Margie Wakefield has practiced law in Lawrence for 29 years and has a family history of public service. She worked for Hillary Clinton’s presidential campaign in 2008 and now is waging an uphill though not impossible campaign against three-term GOP incumbent Rep. Lynn Jenkins.

Wakefield says that as she travels the 25 eastern Kansas counties in the district, she is consistently surprised by the level of frustration expressed toward Congress in general and Jenkins in particular over the appearance that nothing good is being done in the Republican-controlled House.

In more than five years as a House member, Jenkins more often than not voted on behalf of business interests rather than consumers and workers. She has voted to cut education spending, Head Start programs and Pell grants for college students. Wakefield, by contrast, would make support for public education one of her top priorities.

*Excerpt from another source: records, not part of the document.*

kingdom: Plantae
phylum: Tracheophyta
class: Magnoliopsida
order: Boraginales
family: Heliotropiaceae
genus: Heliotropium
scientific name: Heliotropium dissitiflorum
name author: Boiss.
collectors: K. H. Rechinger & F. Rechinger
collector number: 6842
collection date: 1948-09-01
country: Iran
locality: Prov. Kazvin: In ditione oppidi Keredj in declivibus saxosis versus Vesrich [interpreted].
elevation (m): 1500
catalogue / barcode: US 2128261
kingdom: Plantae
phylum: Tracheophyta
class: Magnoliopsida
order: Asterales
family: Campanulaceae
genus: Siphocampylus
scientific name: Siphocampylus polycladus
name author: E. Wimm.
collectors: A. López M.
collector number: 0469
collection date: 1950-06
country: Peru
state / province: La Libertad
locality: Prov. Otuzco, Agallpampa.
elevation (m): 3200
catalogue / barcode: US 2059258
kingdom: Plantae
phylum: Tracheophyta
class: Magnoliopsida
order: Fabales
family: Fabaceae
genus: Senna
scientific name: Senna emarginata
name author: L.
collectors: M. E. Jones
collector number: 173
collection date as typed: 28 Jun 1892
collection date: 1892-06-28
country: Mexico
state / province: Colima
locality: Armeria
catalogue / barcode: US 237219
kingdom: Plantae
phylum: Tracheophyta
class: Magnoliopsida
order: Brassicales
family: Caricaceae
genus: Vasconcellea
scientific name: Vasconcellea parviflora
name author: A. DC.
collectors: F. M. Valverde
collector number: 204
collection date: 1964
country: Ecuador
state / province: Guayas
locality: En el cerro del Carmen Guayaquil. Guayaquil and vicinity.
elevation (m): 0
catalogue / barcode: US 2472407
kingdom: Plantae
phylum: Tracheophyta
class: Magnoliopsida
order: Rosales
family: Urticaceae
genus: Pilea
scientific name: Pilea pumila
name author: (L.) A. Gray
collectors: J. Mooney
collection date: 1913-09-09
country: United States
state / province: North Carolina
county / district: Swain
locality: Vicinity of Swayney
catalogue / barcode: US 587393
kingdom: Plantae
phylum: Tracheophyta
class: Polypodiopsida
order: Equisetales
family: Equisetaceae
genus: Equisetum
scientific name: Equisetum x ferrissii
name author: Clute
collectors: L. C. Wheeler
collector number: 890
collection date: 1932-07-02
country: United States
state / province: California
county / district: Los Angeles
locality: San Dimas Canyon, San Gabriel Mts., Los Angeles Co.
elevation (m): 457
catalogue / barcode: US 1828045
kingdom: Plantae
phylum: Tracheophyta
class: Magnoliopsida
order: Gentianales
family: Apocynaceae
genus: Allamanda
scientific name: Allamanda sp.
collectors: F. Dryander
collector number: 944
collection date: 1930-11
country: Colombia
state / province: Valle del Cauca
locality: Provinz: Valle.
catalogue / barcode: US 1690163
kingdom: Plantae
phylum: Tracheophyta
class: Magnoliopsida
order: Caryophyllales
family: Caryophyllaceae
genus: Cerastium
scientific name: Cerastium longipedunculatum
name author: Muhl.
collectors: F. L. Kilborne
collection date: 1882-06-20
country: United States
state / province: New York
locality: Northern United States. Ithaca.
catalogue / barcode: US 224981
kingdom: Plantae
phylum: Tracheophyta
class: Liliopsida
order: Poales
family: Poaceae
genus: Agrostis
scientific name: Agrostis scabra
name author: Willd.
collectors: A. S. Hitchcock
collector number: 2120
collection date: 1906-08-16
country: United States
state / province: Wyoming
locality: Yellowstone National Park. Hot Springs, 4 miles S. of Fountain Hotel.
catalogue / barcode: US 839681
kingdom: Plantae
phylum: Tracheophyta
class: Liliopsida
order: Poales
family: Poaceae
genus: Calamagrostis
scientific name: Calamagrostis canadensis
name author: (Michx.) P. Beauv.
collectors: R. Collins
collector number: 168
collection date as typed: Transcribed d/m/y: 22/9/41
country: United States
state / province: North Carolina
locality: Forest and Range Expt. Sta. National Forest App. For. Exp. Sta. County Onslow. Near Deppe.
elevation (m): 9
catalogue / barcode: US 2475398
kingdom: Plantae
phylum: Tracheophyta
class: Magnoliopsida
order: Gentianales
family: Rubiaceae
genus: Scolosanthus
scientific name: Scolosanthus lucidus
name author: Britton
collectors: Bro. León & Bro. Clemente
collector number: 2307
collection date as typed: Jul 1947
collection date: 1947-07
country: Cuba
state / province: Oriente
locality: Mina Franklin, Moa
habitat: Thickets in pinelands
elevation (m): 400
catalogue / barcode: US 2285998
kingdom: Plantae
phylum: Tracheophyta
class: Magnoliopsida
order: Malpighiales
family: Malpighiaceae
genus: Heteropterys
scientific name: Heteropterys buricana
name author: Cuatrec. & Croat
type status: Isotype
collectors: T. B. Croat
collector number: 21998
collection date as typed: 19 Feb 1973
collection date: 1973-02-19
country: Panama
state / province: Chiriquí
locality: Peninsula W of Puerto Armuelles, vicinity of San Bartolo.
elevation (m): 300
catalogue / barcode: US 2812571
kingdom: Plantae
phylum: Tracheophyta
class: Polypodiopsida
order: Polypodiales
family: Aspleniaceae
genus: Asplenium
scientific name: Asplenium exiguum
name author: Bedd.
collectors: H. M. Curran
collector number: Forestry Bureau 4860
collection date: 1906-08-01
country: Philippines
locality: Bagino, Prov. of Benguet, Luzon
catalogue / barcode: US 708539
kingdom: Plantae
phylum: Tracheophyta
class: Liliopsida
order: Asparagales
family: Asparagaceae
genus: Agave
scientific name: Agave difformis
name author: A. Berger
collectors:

If elected to Congress, Wakefield also would first ask to serve on the House Agriculture Committee, providing a voice on that panel that farmers in the district and across Kansas have lacked for a few years. Jenkins voted against the 2014 Farm Bill. Wakefield and many farmers she has spoken with in her travels recognize that the Farm Bill was not perfect. But they’re willing to trade off the things they don’t much like for some of the certainty of doing farm business that the legislation provides. That sounds like rational compromise, which the U.S. Capitol sorely is in need of and which partisans like Jenkins have failed to provide.

Wakefield has been boosted by increasing attention on this and other nail-biter races in GOP-dominated Kansas.

Despite being outspent by a wide margin, she feels confident about her campaign’s efforts on television and in door-to-door appeals since Labor Day. She praises the work that 6,000 volunteers are doing on her behalf.

Second District voters should feel comfortable sending this moderate Democrat to Washington at a time when the nation’s capital can use much more moderation and a genuine feeling for the lives of real people.